Research group criticizes taxpayer subsidy of restaurant industry
U.S. taxpayers are subsidizing pay for restaurant company executives at they same time they’re subsidizing public assistance for low-paid restaurant workers, according to a report released today by the Institute for Policy Studies.
The research group, which advocates for workers’ interests and a smaller pay gap, targeted some of the nation’s largest restaurant companies that oppose raising the federal minimum wage for workers.
Institute researchers looked at executives’ performance-based pay in the 20 largest corporate members of the National Restaurant Association. The association was targeted for research because it is a principal lobbyist against raising minimum wages for workers.
The federal minimum wage for tipped workers has been $2.13 an hour for 22 years. The federal minimum for wage earners who don’t earn a substantial part of their income in tips is $7.25 an hour, where it’s been since mid-2009.
The institute’s report looked at restaurant industry profits, which reached $660 billion in 2013. Authors said that boosted chief executives’ performance-based pay but left about 60 percent of restaurant workers at low wage, causing more than half of the nation’s fast-food workers to use at least one form of taxpayer-subsidized assistance such as food stamps, Medicaid or other programs.

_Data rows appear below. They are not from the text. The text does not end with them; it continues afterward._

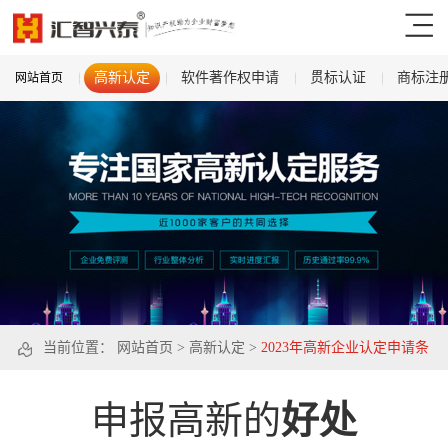
高新认定
软件著作权申请
贯标认证
商标注
网站首页
当前位置：
网站首页
>
高新认定
>
2023年高新企业认定申请条
件是那些
申报高新的
好处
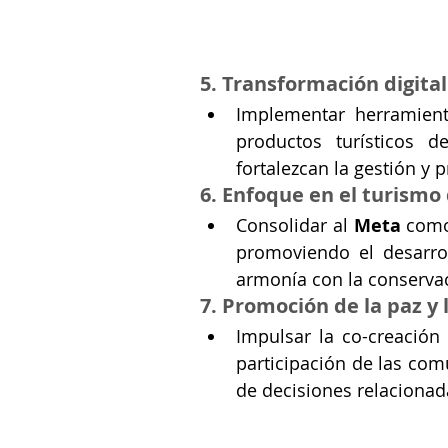
5. Transformación digital 
Implementar herramienta
productos turísticos d
fortalezcan la gestión y 
6. Enfoque en el turismo
Consolidar al 
Meta
 como
promoviendo el desarrol
armonía con la conserva
7. Promoción de la paz y 
Impulsar la co-creación d
participación de las comu
de decisiones relacionad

The report said the 20 companies saw their combined federal tax bills lowered by $232 million over the past two years because of tax-code loopholes regarding pay-for-performance executive pay granted in stock and option awards instead of salary.

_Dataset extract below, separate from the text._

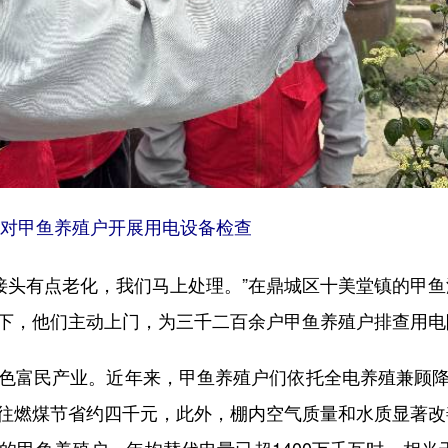
员对甲鱼养殖户开展用电设备检查
头有点老化，我们马上处理。”在鼎城区十美堂镇的甲鱼
不下，他们主动上门，为三千二百余户甲鱼养殖户排查用
色富民产业。近年来，甲鱼养殖户们依托全电养殖兼顾降本
以往燃煤节省约四千元，此外，棚内空气质量和水质显著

Also, the report said, the CEOs of those companies “pocketed more than $662 million in fully deductible performance pay.” The Starbucks CEO alone had $236 million in exercised stock options and other performance pay in 2012-2013, the report said.

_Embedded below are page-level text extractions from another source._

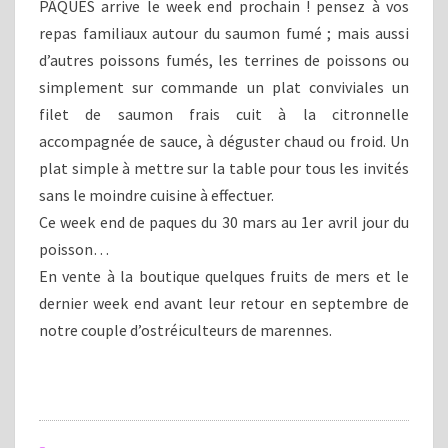
PÂQUES arrive le week end prochain ! pensez à vos
repas familiaux autour du saumon fumé ; mais aussi
d’autres poissons fumés, les terrines de poissons ou
simplement sur commande un plat conviviales un
filet de saumon frais cuit à la citronnelle
accompagnée de sauce, à déguster chaud ou froid. Un
plat simple à mettre sur la table pour tous les invités
sans le moindre cuisine à effectuer.
Ce week end de paques du 30 mars au 1er avril jour du
poisson…
En vente à la boutique quelques fruits de mers et le
dernier week end avant leur retour en septembre de
notre couple d’ostréiculteurs de marennes.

“That translates into an $82 million taxpayer subsidy for Starbucks — enough to raise the pay for 30,507 baristas to $10.10 per hour for a year of full-time work,” wrote authors Sarah Anderson and Betsy Wood.
The report said other restaurant companies that are big beneficiaries of the CEO “pay subsidy” were: Chipotle; Yum Brands (owner of Taco Bell, KFC, and Pizza Hut); McDonald’s; Dunkin’ Brands; and Darden (owner of Olive Garden, Red Lobster, LongHorn Steakhouse and Capital Grille).